In France, one of Europe's most powerful solar farms marries innovation with scale

In France, solar power is gaining traction

Over several decades, France has come to rely heavily on nuclear power. According to the World Nuclear Association, around 75 percent of the country's electricity comes from nuclear.

The country is undergoing something of an energy transition, however. In 2015, France introduced an "energy transition for green growth" act, which set six medium and long term-objectives. These include cutting fossil fuel consumption by 30 percent by 2030 and reducing nuclear energy's share of electricity production to 50 percent by 2025.

In the south west of France, one solar farm is looking to marry innovation and scale. "The Cestas solar farm site covers 250 hectares with a power output of 300 megawatts from one million solar panels," Guilhem de Tyssandier, site manager at the Cestas solar PV plant, told CNBC's Sustainable Energy.

"The plant provides, on average, power for 300,000 people per annum," de Tyssandier added.

De Tyssandier went on to state that the solar farm, which has been in operation since November 2015, was innovative for a range of reasons.

"The panels on this plant are oriented east and west," he explained. "This technique allows the panels to be around three times as productive per hectare as on other sites."

What's more, the technique used to assemble the farm enabled it to be completed in just one year, which de Tyssandier said was "extremely short" for a project of such magnitude.

Turning to the costs involved, de Tyssandier said that the site produced energy which sold for 105 euros per megawatt hour. "To give you an idea, it's cheaper electricity than the one produced by the new generation nuclear reactor," he said.

Commenting on the cost of solar power in general, the International Energy Agency's Simon Müller noted how times have changed. "Many people think solar energy is very expensive, and this was super true 10 years ago, it was true five years ago, but today it's simply not true anymore," he said.

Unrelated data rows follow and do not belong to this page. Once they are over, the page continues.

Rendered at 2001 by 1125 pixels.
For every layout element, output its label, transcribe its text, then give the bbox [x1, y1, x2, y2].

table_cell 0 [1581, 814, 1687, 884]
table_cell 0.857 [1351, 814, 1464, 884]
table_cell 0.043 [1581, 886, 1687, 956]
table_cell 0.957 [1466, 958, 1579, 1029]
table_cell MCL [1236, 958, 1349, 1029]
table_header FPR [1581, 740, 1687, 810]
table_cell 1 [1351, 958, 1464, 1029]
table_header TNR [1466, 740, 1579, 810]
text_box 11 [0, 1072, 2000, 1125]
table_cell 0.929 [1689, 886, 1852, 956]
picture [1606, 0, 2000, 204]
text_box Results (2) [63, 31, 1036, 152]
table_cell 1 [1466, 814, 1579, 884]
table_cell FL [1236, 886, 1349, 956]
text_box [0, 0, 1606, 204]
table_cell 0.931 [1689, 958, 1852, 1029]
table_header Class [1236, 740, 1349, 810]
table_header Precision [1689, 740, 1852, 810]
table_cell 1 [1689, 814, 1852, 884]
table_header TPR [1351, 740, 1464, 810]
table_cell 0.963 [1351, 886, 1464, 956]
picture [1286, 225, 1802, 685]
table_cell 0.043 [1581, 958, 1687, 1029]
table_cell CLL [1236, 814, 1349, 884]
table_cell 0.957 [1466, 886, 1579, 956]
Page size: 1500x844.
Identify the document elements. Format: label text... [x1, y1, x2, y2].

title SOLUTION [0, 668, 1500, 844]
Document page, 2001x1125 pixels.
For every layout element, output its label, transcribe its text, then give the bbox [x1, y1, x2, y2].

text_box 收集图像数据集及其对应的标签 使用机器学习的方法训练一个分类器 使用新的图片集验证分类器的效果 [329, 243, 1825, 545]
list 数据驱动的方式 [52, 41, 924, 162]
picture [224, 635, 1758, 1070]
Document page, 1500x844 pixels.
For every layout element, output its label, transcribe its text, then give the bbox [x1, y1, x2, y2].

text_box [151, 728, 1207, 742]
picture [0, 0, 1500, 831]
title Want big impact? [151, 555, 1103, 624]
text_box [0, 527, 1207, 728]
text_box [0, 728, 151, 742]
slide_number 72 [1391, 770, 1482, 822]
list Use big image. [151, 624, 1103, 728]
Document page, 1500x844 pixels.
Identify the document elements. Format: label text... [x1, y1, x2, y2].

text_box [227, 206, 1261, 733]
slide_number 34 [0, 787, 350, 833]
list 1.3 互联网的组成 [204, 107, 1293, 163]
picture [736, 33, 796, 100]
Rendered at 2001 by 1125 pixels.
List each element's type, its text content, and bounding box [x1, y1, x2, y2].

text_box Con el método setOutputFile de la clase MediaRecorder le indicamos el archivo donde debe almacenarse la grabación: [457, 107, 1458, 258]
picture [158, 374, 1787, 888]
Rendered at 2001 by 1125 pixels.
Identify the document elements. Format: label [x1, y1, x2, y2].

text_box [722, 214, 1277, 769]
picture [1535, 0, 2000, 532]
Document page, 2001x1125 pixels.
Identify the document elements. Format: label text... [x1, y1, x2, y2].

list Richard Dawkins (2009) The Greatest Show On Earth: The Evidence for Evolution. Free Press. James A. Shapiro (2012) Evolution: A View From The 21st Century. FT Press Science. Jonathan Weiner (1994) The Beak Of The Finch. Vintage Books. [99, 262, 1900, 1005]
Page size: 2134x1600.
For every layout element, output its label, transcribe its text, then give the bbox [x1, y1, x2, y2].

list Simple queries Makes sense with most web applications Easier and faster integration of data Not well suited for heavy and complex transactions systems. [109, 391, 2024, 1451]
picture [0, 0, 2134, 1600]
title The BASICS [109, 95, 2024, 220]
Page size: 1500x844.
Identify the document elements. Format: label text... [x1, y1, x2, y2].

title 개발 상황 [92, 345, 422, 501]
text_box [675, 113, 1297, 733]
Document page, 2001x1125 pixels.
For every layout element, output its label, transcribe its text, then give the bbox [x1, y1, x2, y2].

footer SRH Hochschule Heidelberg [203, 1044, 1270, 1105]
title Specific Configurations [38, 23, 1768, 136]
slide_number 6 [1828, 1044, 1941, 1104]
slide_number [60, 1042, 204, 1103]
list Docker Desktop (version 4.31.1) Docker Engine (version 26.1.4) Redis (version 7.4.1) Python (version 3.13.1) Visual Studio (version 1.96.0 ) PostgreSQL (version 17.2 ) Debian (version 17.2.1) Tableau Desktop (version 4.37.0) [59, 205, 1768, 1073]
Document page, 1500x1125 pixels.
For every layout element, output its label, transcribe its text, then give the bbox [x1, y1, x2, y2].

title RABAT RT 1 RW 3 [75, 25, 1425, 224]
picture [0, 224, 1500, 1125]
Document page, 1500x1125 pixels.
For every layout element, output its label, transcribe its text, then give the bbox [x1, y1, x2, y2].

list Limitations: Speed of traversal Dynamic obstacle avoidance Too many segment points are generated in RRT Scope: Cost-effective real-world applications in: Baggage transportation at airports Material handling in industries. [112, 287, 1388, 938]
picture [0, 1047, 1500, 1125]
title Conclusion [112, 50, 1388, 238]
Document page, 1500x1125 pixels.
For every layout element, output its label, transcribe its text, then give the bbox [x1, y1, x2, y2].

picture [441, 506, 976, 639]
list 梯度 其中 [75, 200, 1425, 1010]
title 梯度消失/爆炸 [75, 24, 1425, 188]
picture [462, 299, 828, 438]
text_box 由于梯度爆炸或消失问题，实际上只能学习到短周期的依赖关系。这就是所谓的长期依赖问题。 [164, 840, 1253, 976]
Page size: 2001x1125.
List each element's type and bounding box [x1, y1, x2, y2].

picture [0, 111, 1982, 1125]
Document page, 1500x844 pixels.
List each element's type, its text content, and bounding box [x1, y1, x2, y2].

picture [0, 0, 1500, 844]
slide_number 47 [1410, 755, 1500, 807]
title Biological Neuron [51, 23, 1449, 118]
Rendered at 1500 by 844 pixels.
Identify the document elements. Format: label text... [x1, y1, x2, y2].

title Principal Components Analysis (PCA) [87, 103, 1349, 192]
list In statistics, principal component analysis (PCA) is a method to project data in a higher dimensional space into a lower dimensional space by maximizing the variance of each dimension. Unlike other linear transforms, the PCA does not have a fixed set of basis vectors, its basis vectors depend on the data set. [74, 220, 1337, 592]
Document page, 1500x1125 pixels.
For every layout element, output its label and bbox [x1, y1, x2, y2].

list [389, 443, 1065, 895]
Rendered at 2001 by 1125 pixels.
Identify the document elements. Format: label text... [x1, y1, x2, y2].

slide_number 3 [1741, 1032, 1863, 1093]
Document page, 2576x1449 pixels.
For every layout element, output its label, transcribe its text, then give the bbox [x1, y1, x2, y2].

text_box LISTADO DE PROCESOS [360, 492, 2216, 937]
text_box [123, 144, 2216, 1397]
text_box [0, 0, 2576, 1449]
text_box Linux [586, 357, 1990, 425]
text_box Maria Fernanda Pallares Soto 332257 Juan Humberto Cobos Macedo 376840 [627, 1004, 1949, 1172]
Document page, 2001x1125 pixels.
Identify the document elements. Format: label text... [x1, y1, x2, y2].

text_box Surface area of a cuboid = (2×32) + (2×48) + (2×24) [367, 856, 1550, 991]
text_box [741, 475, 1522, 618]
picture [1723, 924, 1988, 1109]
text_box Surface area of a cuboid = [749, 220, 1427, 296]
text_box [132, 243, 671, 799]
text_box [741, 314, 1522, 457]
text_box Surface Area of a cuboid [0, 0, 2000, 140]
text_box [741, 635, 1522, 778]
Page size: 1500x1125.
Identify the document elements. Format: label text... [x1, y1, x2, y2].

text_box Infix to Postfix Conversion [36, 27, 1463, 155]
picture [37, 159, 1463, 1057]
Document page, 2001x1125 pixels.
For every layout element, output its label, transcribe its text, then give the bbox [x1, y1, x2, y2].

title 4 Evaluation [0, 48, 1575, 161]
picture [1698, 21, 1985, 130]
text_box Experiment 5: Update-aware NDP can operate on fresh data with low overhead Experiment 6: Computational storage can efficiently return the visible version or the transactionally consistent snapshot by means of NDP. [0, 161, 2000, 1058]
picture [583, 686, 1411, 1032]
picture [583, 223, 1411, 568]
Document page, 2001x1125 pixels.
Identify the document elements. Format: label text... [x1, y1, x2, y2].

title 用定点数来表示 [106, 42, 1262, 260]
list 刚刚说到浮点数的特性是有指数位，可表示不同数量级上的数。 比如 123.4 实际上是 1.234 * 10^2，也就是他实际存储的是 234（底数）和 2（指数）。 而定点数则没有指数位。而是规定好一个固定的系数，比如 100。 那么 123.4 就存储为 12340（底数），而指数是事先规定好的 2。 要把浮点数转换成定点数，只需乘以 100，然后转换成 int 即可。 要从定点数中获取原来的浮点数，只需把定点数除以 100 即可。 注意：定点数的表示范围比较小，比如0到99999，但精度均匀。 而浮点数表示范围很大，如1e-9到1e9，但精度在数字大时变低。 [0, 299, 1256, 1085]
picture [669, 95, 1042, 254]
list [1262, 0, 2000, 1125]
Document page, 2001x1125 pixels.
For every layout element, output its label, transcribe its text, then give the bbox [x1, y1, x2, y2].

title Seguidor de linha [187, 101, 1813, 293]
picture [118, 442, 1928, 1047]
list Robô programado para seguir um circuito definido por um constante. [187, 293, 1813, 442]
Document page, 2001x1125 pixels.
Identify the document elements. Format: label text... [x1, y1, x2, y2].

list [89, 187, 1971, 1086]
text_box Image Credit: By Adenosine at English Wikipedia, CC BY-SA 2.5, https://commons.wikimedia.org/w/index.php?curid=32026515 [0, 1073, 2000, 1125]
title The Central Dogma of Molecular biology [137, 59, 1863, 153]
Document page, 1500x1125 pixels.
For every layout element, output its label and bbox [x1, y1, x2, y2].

"Solar energy is becoming cost competitive," Müller added. "We see some auction results where the price of solar is coming in at a level which is actually cheaper than the price of gas to burn in the power station, so we're really going into a cost effective era of renewable energy."

Correction: A previous version of this story included figures relating to the cost of energy produced at the Cestas solar farm. One of these was incorrect and has been removed.